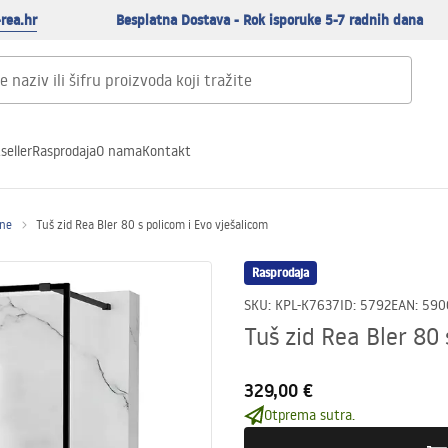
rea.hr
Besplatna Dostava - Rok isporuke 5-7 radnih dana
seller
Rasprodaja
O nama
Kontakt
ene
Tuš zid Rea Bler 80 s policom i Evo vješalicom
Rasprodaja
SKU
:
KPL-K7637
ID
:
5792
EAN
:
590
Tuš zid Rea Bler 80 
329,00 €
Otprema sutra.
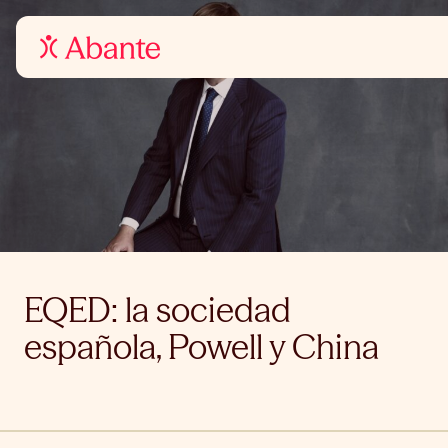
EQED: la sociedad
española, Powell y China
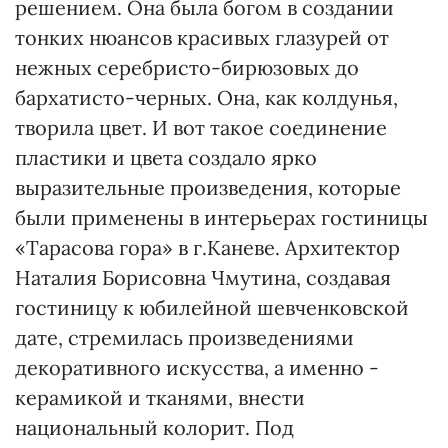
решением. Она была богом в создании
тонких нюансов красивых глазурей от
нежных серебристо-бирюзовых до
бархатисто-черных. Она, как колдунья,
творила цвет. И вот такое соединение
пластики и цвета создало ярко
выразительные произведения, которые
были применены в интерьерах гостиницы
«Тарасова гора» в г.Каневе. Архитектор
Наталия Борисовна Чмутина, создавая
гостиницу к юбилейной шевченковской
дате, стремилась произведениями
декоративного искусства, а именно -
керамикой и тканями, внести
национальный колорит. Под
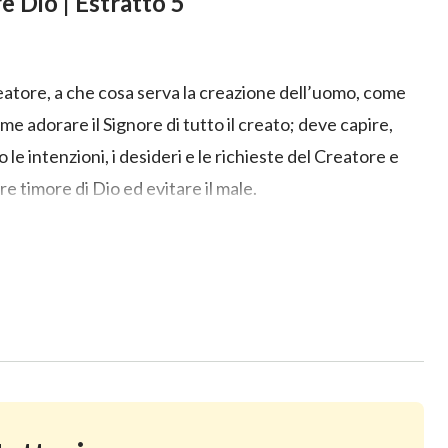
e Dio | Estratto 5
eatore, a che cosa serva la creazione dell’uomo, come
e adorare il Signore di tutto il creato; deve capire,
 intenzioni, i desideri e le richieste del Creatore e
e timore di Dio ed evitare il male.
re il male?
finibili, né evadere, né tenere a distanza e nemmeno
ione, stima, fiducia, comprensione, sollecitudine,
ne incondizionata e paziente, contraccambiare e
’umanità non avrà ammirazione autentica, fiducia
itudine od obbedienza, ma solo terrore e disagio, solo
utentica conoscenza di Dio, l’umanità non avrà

-=-=-=-=-

What the task asks — Check each line of the listing above, and copy it if it contains the word "Bler".

Exercise solution —
Tuš zid Rea Bler 80 s policom i Evo vješalicom
Tuš zid Rea Bler 80 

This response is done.